AIM OF THE EXERCISE
Convert the lines of the records into a Markdown table with two columns, Row and Line: put each line's number in Row and its text in Line, and leave out blank lines.

Plain-text document sources
=====

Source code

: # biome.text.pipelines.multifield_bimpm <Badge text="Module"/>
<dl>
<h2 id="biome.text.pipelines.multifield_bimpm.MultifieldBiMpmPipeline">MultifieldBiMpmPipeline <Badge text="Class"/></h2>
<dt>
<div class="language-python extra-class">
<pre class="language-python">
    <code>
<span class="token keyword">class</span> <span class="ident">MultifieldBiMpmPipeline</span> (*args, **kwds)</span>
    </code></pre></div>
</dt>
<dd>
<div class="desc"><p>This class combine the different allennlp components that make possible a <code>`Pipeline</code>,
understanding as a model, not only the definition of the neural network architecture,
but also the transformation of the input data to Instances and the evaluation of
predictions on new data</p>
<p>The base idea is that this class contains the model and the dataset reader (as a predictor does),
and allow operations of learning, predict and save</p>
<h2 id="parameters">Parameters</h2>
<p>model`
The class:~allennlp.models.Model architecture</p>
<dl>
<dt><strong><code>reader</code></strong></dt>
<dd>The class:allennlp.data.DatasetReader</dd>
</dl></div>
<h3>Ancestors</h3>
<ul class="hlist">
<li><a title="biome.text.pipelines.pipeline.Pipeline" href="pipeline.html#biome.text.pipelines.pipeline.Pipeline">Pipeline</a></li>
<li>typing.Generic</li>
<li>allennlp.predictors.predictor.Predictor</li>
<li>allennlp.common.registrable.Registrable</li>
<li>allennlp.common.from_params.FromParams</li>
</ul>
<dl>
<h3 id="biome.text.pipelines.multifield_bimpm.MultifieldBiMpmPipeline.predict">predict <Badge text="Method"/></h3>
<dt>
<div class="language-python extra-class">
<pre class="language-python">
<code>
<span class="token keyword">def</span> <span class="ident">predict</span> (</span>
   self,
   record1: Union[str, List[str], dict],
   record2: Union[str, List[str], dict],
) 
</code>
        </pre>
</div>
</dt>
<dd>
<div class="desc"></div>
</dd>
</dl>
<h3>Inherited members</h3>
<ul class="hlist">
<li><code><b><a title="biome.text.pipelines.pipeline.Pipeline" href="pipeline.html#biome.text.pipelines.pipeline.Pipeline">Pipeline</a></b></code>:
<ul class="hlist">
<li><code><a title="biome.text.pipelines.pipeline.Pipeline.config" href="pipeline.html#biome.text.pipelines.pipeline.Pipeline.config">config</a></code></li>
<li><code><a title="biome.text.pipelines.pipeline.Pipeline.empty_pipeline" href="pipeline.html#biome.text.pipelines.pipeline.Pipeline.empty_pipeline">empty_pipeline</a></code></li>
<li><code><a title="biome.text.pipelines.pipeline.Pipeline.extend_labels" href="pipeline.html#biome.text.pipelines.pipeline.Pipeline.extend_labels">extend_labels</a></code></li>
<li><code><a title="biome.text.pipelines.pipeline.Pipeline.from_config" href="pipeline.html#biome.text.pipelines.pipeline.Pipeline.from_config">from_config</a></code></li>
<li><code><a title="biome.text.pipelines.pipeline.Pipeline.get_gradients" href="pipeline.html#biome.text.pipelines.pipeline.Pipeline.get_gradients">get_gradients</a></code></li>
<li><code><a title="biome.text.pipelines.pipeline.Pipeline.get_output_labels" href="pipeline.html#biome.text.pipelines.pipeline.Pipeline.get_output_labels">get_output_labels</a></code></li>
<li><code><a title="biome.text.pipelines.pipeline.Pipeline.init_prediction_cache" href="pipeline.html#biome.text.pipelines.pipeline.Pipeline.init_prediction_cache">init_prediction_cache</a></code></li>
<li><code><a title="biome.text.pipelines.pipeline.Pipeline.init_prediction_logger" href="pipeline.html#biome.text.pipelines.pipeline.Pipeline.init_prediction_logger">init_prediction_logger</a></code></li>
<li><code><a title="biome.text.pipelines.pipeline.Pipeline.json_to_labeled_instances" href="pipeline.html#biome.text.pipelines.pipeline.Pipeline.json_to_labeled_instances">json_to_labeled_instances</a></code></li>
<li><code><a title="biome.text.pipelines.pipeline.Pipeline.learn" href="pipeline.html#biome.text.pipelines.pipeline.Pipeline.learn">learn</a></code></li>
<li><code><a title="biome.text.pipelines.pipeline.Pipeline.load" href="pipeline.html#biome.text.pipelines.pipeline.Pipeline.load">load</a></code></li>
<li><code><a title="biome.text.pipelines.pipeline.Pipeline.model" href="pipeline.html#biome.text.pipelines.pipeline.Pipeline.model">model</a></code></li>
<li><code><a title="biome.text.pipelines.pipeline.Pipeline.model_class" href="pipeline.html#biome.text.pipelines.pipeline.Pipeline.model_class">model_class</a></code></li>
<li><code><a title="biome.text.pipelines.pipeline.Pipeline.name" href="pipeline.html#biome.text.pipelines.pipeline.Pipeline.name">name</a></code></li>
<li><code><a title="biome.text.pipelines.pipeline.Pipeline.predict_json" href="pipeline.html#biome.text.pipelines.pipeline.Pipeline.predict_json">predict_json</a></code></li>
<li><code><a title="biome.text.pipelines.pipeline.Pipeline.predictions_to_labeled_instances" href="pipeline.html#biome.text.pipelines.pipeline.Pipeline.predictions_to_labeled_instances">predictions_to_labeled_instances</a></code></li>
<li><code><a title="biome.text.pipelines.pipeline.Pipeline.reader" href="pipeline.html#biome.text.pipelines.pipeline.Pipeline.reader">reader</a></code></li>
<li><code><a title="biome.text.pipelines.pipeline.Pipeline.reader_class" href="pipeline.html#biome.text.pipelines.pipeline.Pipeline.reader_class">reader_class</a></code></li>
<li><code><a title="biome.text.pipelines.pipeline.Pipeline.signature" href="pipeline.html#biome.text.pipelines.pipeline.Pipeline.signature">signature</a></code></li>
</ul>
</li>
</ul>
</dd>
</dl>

=====

RESULT OF THIS TASK
| Row | Line |
|---|---|
| 1 | Source code |
| 2 | : # biome.text.pipelines.multifield_bimpm <Badge text="Module"/> |
| 3 | <dl> |
| 4 | <h2 id="biome.text.pipelines.multifield_bimpm.MultifieldBiMpmPipeline">MultifieldBiMpmPipeline <Badge text="Class"/></h2> |
| 5 | <dt> |
| 6 | <div class="language-python extra-class"> |
| 7 | <pre class="language-python"> |
| 8 |     <code> |
| 9 | <span class="token keyword">class</span> <span class="ident">MultifieldBiMpmPipeline</span> (*args, **kwds)</span> |
| 10 |     </code></pre></div> |
| 11 | </dt> |
| 12 | <dd> |
| 13 | <div class="desc"><p>This class combine the different allennlp components that make possible a <code>`Pipeline</code>, |
| 14 | understanding as a model, not only the definition of the neural network architecture, |
| 15 | but also the transformation of the input data to Instances and the evaluation of |
| 16 | predictions on new data</p> |
| 17 | <p>The base idea is that this class contains the model and the dataset reader (as a predictor does), |
| 18 | and allow operations of learning, predict and save</p> |
| 19 | <h2 id="parameters">Parameters</h2> |
| 20 | <p>model` |
| 21 | The class:~allennlp.models.Model architecture</p> |
| 22 | <dl> |
| 23 | <dt><strong><code>reader</code></strong></dt> |
| 24 | <dd>The class:allennlp.data.DatasetReader</dd> |
| 25 | </dl></div> |
| 26 | <h3>Ancestors</h3> |
| 27 | <ul class="hlist"> |
| 28 | <li><a title="biome.text.pipelines.pipeline.Pipeline" href="pipeline.html#biome.text.pipelines.pipeline.Pipeline">Pipeline</a></li> |
| 29 | <li>typing.Generic</li> |
| 30 | <li>allennlp.predictors.predictor.Predictor</li> |
| 31 | <li>allennlp.common.registrable.Registrable</li> |
| 32 | <li>allennlp.common.from_params.FromParams</li> |
| 33 | </ul> |
| 34 | <dl> |
| 35 | <h3 id="biome.text.pipelines.multifield_bimpm.MultifieldBiMpmPipeline.predict">predict <Badge text="Method"/></h3> |
| 36 | <dt> |
| 37 | <div class="language-python extra-class"> |
| 38 | <pre class="language-python"> |
| 39 | <code> |
| 40 | <span class="token keyword">def</span> <span class="ident">predict</span> (</span> |
| 41 |    self, |
| 42 |    record1: Union[str, List[str], dict], |
| 43 |    record2: Union[str, List[str], dict], |
| 44 | )  |
| 45 | </code> |
| 46 |         </pre> |
| 47 | </div> |
| 48 | </dt> |
| 49 | <dd> |
| 50 | <div class="desc"></div> |
| 51 | </dd> |
| 52 | </dl> |
| 53 | <h3>Inherited members</h3> |
| 54 | <ul class="hlist"> |
| 55 | <li><code><b><a title="biome.text.pipelines.pipeline.Pipeline" href="pipeline.html#biome.text.pipelines.pipeline.Pipeline">Pipeline</a></b></code>: |
| 56 | <ul class="hlist"> |
| 57 | <li><code><a title="biome.text.pipelines.pipeline.Pipeline.config" href="pipeline.html#biome.text.pipelines.pipeline.Pipeline.config">config</a></code></li> |
| 58 | <li><code><a title="biome.text.pipelines.pipeline.Pipeline.empty_pipeline" href="pipeline.html#biome.text.pipelines.pipeline.Pipeline.empty_pipeline">empty_pipeline</a></code></li> |
| 59 | <li><code><a title="biome.text.pipelines.pipeline.Pipeline.extend_labels" href="pipeline.html#biome.text.pipelines.pipeline.Pipeline.extend_labels">extend_labels</a></code></li> |
| 60 | <li><code><a title="biome.text.pipelines.pipeline.Pipeline.from_config" href="pipeline.html#biome.text.pipelines.pipeline.Pipeline.from_config">from_config</a></code></li> |
| 61 | <li><code><a title="biome.text.pipelines.pipeline.Pipeline.get_gradients" href="pipeline.html#biome.text.pipelines.pipeline.Pipeline.get_gradients">get_gradients</a></code></li> |
| 62 | <li><code><a title="biome.text.pipelines.pipeline.Pipeline.get_output_labels" href="pipeline.html#biome.text.pipelines.pipeline.Pipeline.get_output_labels">get_output_labels</a></code></li> |
| 63 | <li><code><a title="biome.text.pipelines.pipeline.Pipeline.init_prediction_cache" href="pipeline.html#biome.text.pipelines.pipeline.Pipeline.init_prediction_cache">init_prediction_cache</a></code></li> |
| 64 | <li><code><a title="biome.text.pipelines.pipeline.Pipeline.init_prediction_logger" href="pipeline.html#biome.text.pipelines.pipeline.Pipeline.init_prediction_logger">init_prediction_logger</a></code></li> |
| 65 | <li><code><a title="biome.text.pipelines.pipeline.Pipeline.json_to_labeled_instances" href="pipeline.html#biome.text.pipelines.pipeline.Pipeline.json_to_labeled_instances">json_to_labeled_instances</a></code></li> |
| 66 | <li><code><a title="biome.text.pipelines.pipeline.Pipeline.learn" href="pipeline.html#biome.text.pipelines.pipeline.Pipeline.learn">learn</a></code></li> |
| 67 | <li><code><a title="biome.text.pipelines.pipeline.Pipeline.load" href="pipeline.html#biome.text.pipelines.pipeline.Pipeline.load">load</a></code></li> |
| 68 | <li><code><a title="biome.text.pipelines.pipeline.Pipeline.model" href="pipeline.html#biome.text.pipelines.pipeline.Pipeline.model">model</a></code></li> |
| 69 | <li><code><a title="biome.text.pipelines.pipeline.Pipeline.model_class" href="pipeline.html#biome.text.pipelines.pipeline.Pipeline.model_class">model_class</a></code></li> |
| 70 | <li><code><a title="biome.text.pipelines.pipeline.Pipeline.name" href="pipeline.html#biome.text.pipelines.pipeline.Pipeline.name">name</a></code></li> |
| 71 | <li><code><a title="biome.text.pipelines.pipeline.Pipeline.predict_json" href="pipeline.html#biome.text.pipelines.pipeline.Pipeline.predict_json">predict_json</a></code></li> |
| 72 | <li><code><a title="biome.text.pipelines.pipeline.Pipeline.predictions_to_labeled_instances" href="pipeline.html#biome.text.pipelines.pipeline.Pipeline.predictions_to_labeled_instances">predictions_to_labeled_instances</a></code></li> |
| 73 | <li><code><a title="biome.text.pipelines.pipeline.Pipeline.reader" href="pipeline.html#biome.text.pipelines.pipeline.Pipeline.reader">reader</a></code></li> |
| 74 | <li><code><a title="biome.text.pipelines.pipeline.Pipeline.reader_class" href="pipeline.html#biome.text.pipelines.pipeline.Pipeline.reader_class">reader_class</a></code></li> |
| 75 | <li><code><a title="biome.text.pipelines.pipeline.Pipeline.signature" href="pipeline.html#biome.text.pipelines.pipeline.Pipeline.signature">signature</a></code></li> |
| 76 | </ul> |
| 77 | </li> |
| 78 | </ul> |
| 79 | </dd> |
| 80 | </dl> |